Inside the reactor: waste and risk
Nuclear advocates love to stress how “safe” modern designs are. Yes, statistically, nuclear is relatively safe per kWh. But it is the only energy source that carries a nonzero risk of catastrophic failure—and waste that remains toxic for thousands of years.
So why gamble on this when we have abundant clean energy with zero explosion risk and recyclable or inert waste?
A supporting role, not the main act
To be clear, nuclear will likely continue to play some role in the energy mix for certain countries. France and Sweden have existing fleets. New builds may proceed in China or South Korea, where costs and planning are tightly managed. But for most of the world, especially those racing to decarbonize quickly, new nuclear is not the solution.

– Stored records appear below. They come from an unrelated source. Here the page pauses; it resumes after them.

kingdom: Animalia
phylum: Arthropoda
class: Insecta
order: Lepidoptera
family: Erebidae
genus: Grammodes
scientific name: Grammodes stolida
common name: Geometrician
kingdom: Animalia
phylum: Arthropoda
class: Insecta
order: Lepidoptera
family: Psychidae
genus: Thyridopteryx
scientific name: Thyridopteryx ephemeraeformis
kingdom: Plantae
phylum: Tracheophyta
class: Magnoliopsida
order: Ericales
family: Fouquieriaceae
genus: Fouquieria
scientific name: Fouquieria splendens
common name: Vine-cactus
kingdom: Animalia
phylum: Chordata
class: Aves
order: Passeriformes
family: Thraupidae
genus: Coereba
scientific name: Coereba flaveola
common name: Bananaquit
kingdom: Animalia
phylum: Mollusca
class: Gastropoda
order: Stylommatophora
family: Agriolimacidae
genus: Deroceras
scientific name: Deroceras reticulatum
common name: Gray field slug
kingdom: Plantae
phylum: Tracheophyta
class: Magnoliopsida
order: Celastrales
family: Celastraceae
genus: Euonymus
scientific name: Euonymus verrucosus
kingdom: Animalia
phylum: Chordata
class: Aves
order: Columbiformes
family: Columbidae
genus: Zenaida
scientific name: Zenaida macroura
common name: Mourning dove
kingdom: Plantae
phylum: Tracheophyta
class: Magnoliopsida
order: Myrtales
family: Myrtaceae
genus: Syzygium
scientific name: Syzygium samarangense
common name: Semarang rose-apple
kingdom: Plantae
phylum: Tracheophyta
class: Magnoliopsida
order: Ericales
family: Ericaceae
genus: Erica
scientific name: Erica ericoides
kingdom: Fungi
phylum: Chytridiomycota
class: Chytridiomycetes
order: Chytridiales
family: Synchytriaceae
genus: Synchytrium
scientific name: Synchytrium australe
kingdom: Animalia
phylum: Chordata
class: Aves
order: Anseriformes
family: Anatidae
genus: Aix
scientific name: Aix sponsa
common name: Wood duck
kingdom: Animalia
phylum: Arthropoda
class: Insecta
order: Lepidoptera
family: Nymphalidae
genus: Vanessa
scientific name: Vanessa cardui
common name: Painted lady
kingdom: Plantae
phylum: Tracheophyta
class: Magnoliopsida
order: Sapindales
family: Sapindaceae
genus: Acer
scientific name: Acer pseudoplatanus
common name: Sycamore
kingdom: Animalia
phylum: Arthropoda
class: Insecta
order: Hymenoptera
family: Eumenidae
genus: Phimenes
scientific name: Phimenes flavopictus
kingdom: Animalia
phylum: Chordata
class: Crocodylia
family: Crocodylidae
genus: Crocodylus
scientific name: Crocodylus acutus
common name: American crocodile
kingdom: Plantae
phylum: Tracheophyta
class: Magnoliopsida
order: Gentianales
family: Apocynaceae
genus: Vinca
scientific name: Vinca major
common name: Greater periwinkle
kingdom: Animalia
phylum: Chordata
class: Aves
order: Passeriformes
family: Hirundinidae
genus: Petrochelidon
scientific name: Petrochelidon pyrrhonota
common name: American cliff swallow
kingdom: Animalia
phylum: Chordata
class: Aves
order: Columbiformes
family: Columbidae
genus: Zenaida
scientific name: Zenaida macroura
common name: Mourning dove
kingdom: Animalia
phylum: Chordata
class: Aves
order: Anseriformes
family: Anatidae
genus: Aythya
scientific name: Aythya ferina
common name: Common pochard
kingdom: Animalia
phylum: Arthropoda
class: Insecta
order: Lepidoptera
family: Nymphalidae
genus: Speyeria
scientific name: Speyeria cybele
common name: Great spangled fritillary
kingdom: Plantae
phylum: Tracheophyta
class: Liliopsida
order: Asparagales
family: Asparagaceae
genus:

SMRs, despite the marketing, won’t save the day. At best, they’ll be a niche technology for specialized cases—remote mines, military bases, or industrial clusters with no alternatives. That’s fine. But let’s stop pretending they’re the silver bullet for energy.
Final word
We are in the decisive decade for climate action. Every euro, dollar, or yuan must deliver the maximum emissions cuts per unit of time and cost. By that measure, SMRs fall short. Nuclear—large or small—is too expensive, too slow, too risky, and too narrow to drive the energy transition.
It’s time to dial down the nuclear hype and double down on the technologies already winning: wind, solar, batteries, heat pumps, grid flexibility, and green hydrogen. These aren’t dreams. They’re being deployed today, by the gigawatt.
SMRs are interesting, yes. But when it comes to decarbonization, we don’t need unicorns—we need workhorses.